### TEXTE SOURCE:
******************************
Remerciements d’André Frossard

Texte publié dans le n° 159 de SENS consacré à la remise du Prix de l’AJCF 1991 à André Frossard

J’ai été très touché par tout ce que j’ai entendu de la part de MM. Heilbronn et Pierrard qui ont dit à peu près tout ce qu’il y avait à dire sur le sujet ; d’ailleurs, ce n’est pas très élégant de leur part, mais enfin je leur pardonne !

Les Juifs, je les ai connus de bonne heure : ma grand-mère Schwob - je dois beaucoup à son souvenir. J’ai été élevé en grande partie dans le seul village de France où il y avait une synagogue et pas d’église, c’est Foussemagne dans le Territoire de Belfort où une communauté juive s’était établie depuis fort longtemps, depuis le 18" siècle, à la faveur du libéralisme d’une famille alsacienne, les Comtes de Reinach-Foussemagne.
******************************
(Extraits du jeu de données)
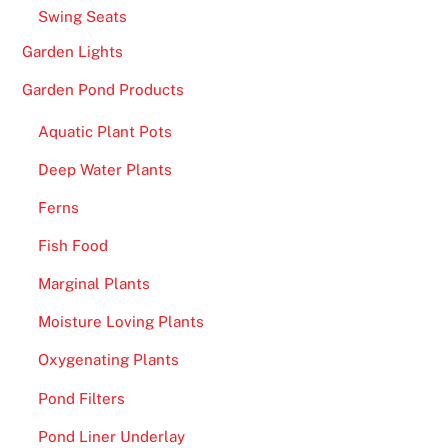
e
Swing Seats
p
Garden Lights
o
s
Garden Pond Products
i
Aquatic Plant Pots
t
B
Deep Water Plants
o
Ferns
n
u
Fish Food
s
Marginal Plants
2
Moisture Loving Plants
0
2
Oxygenating Plants
6
Pond Filters
S
p
Pond Liner Underlay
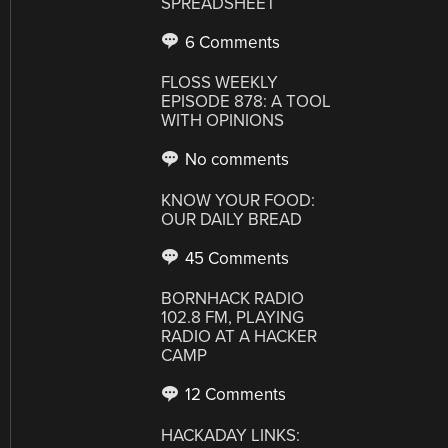
SPREADSHEET
6 Comments
FLOSS WEEKLY
EPISODE 878: A TOOL
WITH OPINIONS
No comments
KNOW YOUR FOOD:
OUR DAILY BREAD
45 Comments
BORNHACK RADIO
102.8 FM, PLAYING
RADIO AT A HACKER
CAMP
12 Comments
HACKADAY LINKS:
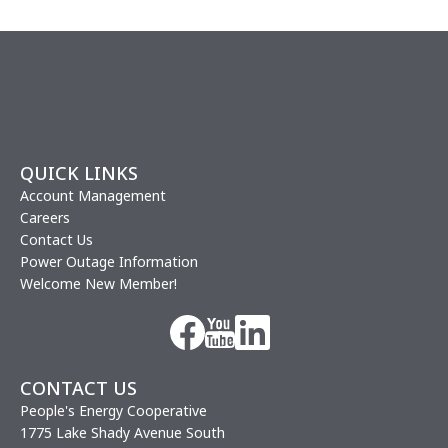
QUICK LINKS
Account Management
Careers
Contact Us
Power Outage Information
Welcome New Member!
Image
Image
Image
CONTACT US
People's Energy Cooperative
1775 Lake Shady Avenue South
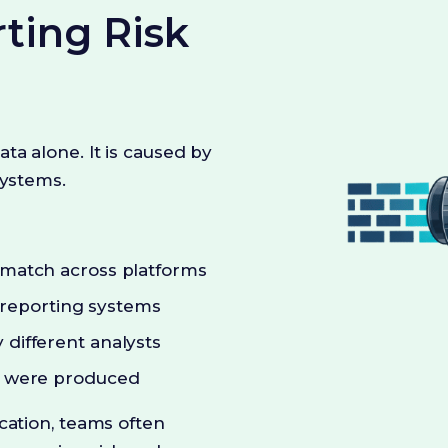
ting Risk
ta alone. It is caused by
systems.
t match across platforms
reporting systems
 different analysts
rs were produced
cation, teams often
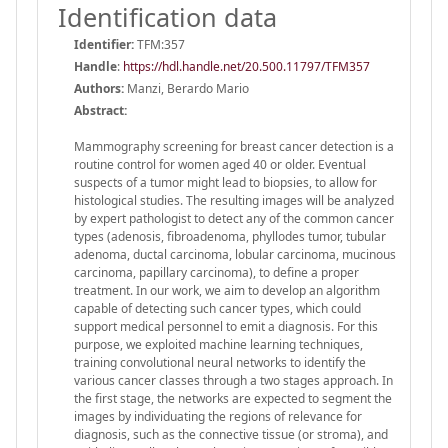
Identification data
Identifier:
TFM:357
Handle
:
https://hdl.handle.net/20.500.11797/TFM357
Authors:
Manzi, Berardo Mario
Abstract:
Mammography screening for breast cancer detection is a
routine control for women aged 40 or older. Eventual
suspects of a tumor might lead to biopsies, to allow for
histological studies. The resulting images will be analyzed
by expert pathologist to detect any of the common cancer
types (adenosis, fibroadenoma, phyllodes tumor, tubular
adenoma, ductal carcinoma, lobular carcinoma, mucinous
carcinoma, papillary carcinoma), to define a proper
treatment. In our work, we aim to develop an algorithm
capable of detecting such cancer types, which could
support medical personnel to emit a diagnosis. For this
purpose, we exploited machine learning techniques,
training convolutional neural networks to identify the
various cancer classes through a two stages approach. In
the first stage, the networks are expected to segment the
images by individuating the regions of relevance for
diagnosis, such as the connective tissue (or stroma), and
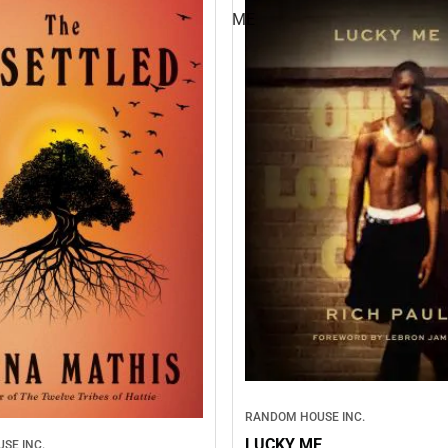
ME
RANDOM HOUSE INC.
LUCKY ME
SE INC.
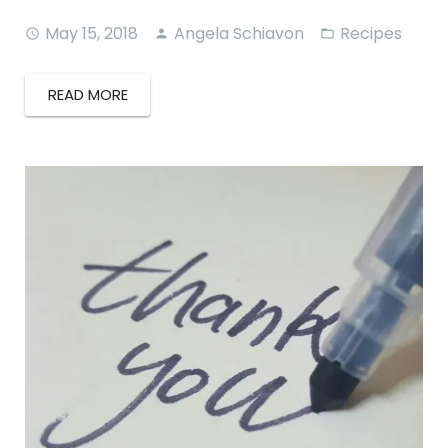
May 15, 2018
Angela Schiavon
Recipes
READ MORE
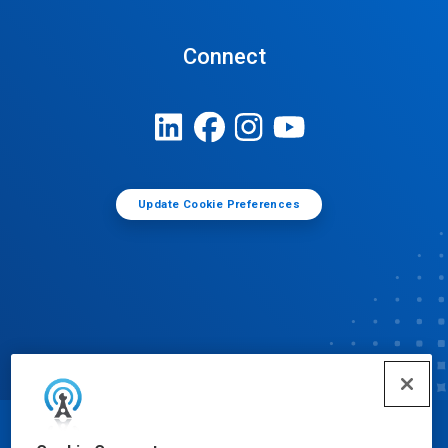
Connect
Update Cookie Preferences
© Ecolab Inc. 2025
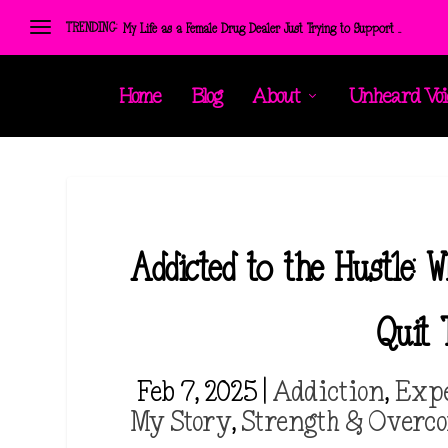
TRENDING:
Personal Reflection Exercises: Create the positive ener...
Home
Blog
About
Unheard Voi
Addicted to the Hustle:
Quit
Feb 7, 2025
|
Addiction
,
Exp
My Story
,
Strength & Overc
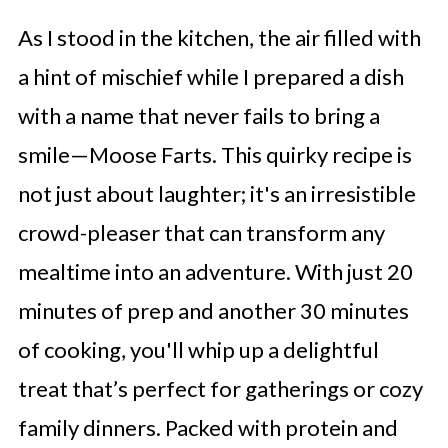
As I stood in the kitchen, the air filled with
a hint of mischief while I prepared a dish
with a name that never fails to bring a
smile—Moose Farts. This quirky recipe is
not just about laughter; it's an irresistible
crowd-pleaser that can transform any
mealtime into an adventure. With just 20
minutes of prep and another 30 minutes
of cooking, you'll whip up a delightful
treat that’s perfect for gatherings or cozy
family dinners. Packed with protein and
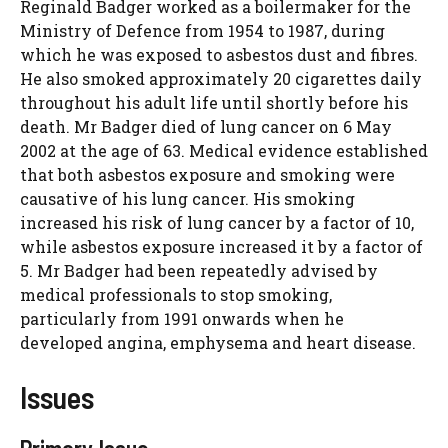
Reginald Badger worked as a boilermaker for the
Ministry of Defence from 1954 to 1987, during
which he was exposed to asbestos dust and fibres.
He also smoked approximately 20 cigarettes daily
throughout his adult life until shortly before his
death. Mr Badger died of lung cancer on 6 May
2002 at the age of 63. Medical evidence established
that both asbestos exposure and smoking were
causative of his lung cancer. His smoking
increased his risk of lung cancer by a factor of 10,
while asbestos exposure increased it by a factor of
5. Mr Badger had been repeatedly advised by
medical professionals to stop smoking,
particularly from 1991 onwards when he
developed angina, emphysema and heart disease.
Issues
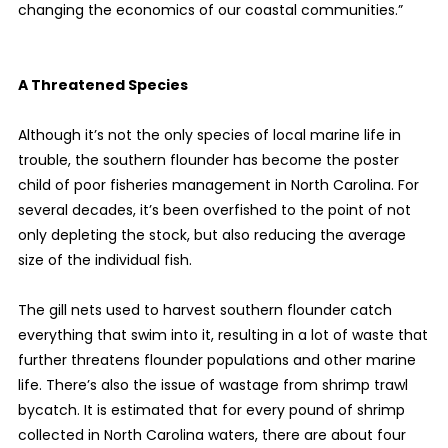
changing the economics of our coastal communities.”
A Threatened Species
Although it’s not the only species of local marine life in
trouble, the southern flounder has become the poster
child of poor fisheries management in North Carolina. For
several decades, it’s been overfished to the point of not
only depleting the stock, but also reducing the average
size of the individual fish.
The gill nets used to harvest southern flounder catch
everything that swim into it, resulting in a lot of waste that
further threatens flounder populations and other marine
life. There’s also the issue of wastage from shrimp trawl
bycatch. It is estimated that for every pound of shrimp
collected in North Carolina waters, there are about four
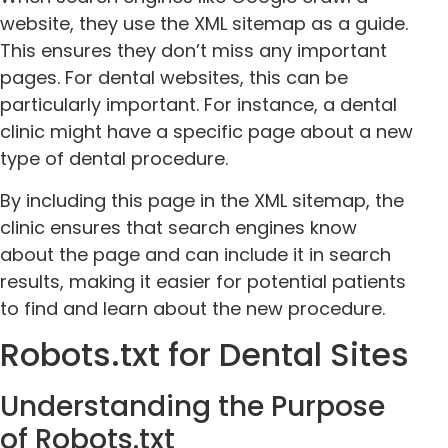
website, they use the XML sitemap as a guide.
This ensures they don’t miss any important
pages. For dental websites, this can be
particularly important. For instance, a dental
clinic might have a specific page about a new
type of dental procedure.
By including this page in the XML sitemap, the
clinic ensures that search engines know
about the page and can include it in search
results, making it easier for potential patients
to find and learn about the new procedure.
Robots.txt for Dental Sites
Understanding the Purpose
of Robots.txt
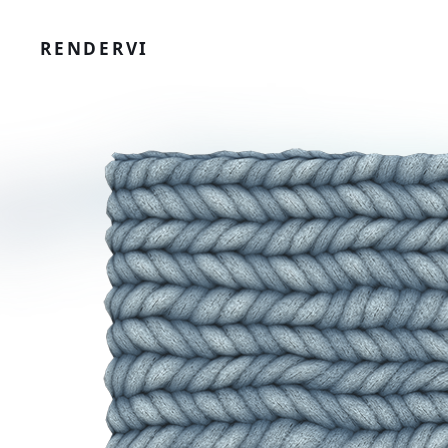
RENDERVI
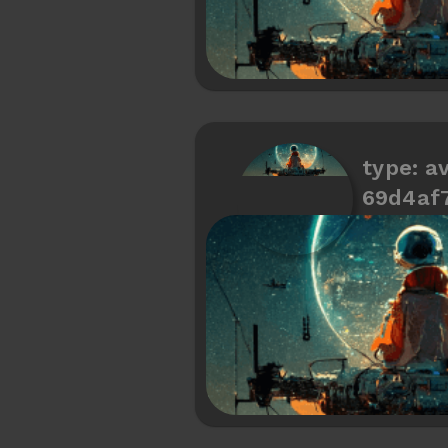
type: av
69d4af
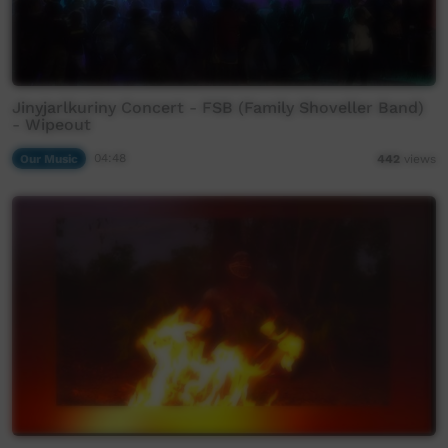
Jinyjarlkuriny Concert - FSB (Family Shoveller Band)
- Wipeout
Our Music
04:48
442
views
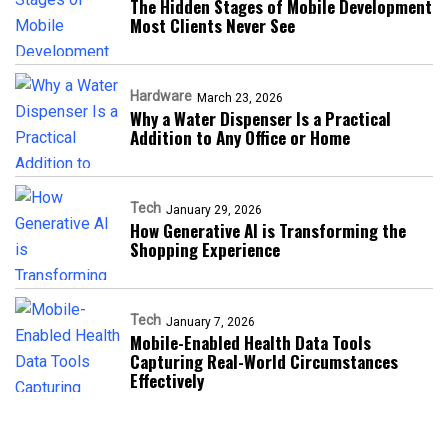
The Hidden Stages of Mobile Development
Most Clients Never See
Hardware
March 23, 2026
Why a Water Dispenser Is a Practical
Addition to Any Office or Home
Tech
January 29, 2026
How Generative AI is Transforming the
Shopping Experience
Tech
January 7, 2026
Mobile-Enabled Health Data Tools
Capturing Real-World Circumstances
Effectively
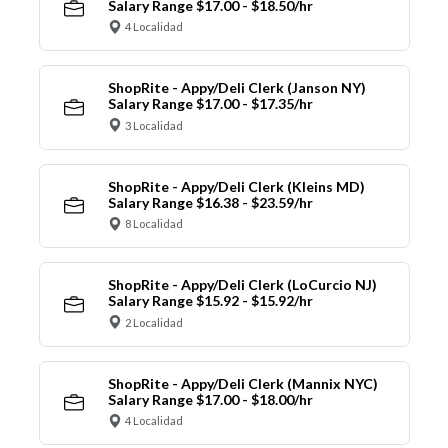
Salary Range $17.00 - $18.50/hr
4 Localidad
ShopRite - Appy/Deli Clerk (Janson NY)
Salary Range $17.00 - $17.35/hr
3 Localidad
ShopRite - Appy/Deli Clerk (Kleins MD)
Salary Range $16.38 - $23.59/hr
8 Localidad
ShopRite - Appy/Deli Clerk (LoCurcio NJ)
Salary Range $15.92 - $15.92/hr
2 Localidad
ShopRite - Appy/Deli Clerk (Mannix NYC)
Salary Range $17.00 - $18.00/hr
4 Localidad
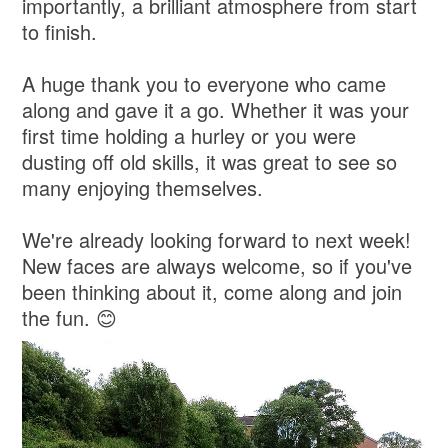
importantly, a brilliant atmosphere from start
to finish.
A huge thank you to everyone who came
along and gave it a go. Whether it was your
first time holding a hurley or you were
dusting off old skills, it was great to see so
many enjoying themselves.
We're already looking forward to next week!
New faces are always welcome, so if you've
been thinking about it, come along and join
the fun. 😊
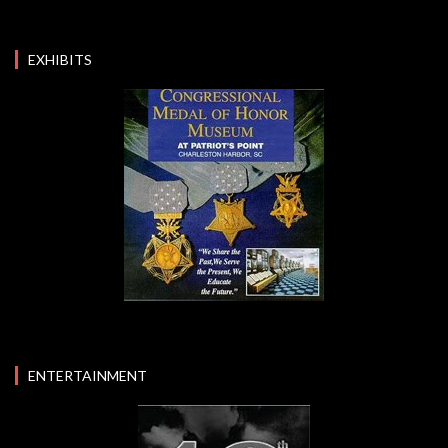
EXHIBITS
ENTERTAINMENT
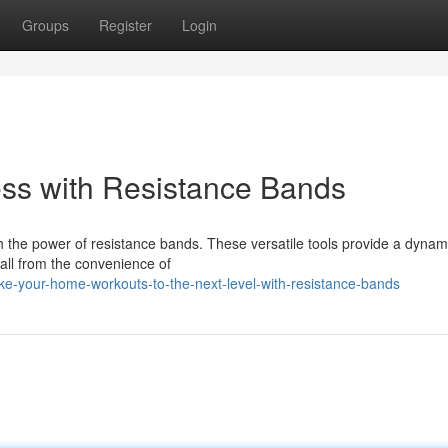
Groups
Register
Login
ss with Resistance Bands
 the power of resistance bands. These versatile tools provide a dynam
y all from the convenience of
e-your-home-workouts-to-the-next-level-with-resistance-bands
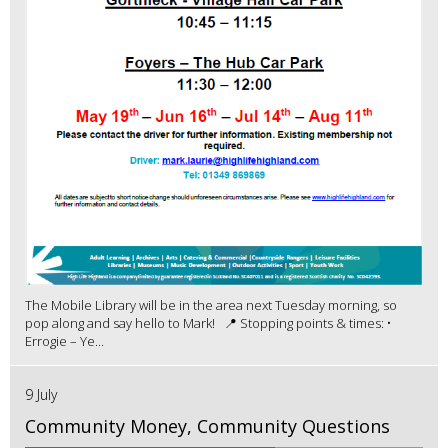
The Mobile Library will be in the area next Tuesday morning, so
pop along and say hello to Mark! 📍 Stopping points & times: •
Errogie – Ye...
9 July
Community Money, Community Questions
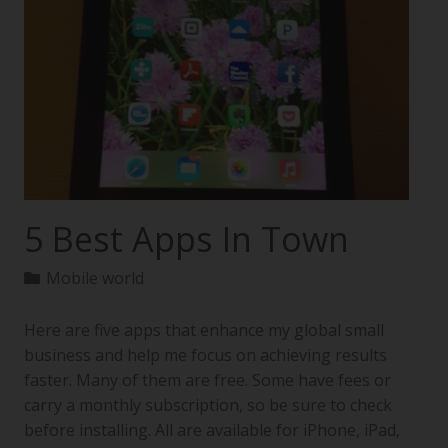
5 Best Apps In Town
Mobile world
Here are five apps that enhance my global small
business and help me focus on achieving results
faster. Many of them are free. Some have fees or
carry a monthly subscription, so be sure to check
before installing. All are available for iPhone, iPad,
******************************
### CONSIGNES:
**A.** Selon les remerciements d'André Frossard, quel village de France avait une synagogue mais pas d'église ?
**B.** Poursuivez les remerciements d'André Frossard à la suite de la dernière phrase reproduite.

### RÉPONSES ATTENDUES:
**A.** Foussemagne, dans le Territoire de Belfort.

**B.**
Dans ce village, où les deux communautés étaient en proportion égale, Juifs et Catholiques, il n’y avait pas d’antisémitisme chez les Catholiques ; il n’y avait pas de conflit entre ces deux communautés, ni mésentente, ni rien qui puisse donner l’impression que ce n’étaient pas les habitants du même village. Les Juifs allaient à la synagogue le samedi, ils y passaient quelquefois la nuit, à mon grand étonnement d’ailleurs, avec une peau de mouton sur l’épaule, et les Catholiques se rendaient à la messe du village voisin qui était à 2 km. Tous les commerces étaient en partie double : il y avait la boucherie casher et celle qui ne l’était pas, l’épicerie... et ainsi de suite, mais cela ne créait aucune dissension entre les habitants.

Je n’ai pris connaissance de ce que l’on a appelé plus tard « la question juive » qu’à Paris quand mon père, qui était le fondateur du Parti communiste français, y est venu. Là, tout d’un coup, à ma grande surprise, j’ai su qu’il y avait de l’antisémitisme dans le monde ; je n’avais pas connu cela dans mon enfance.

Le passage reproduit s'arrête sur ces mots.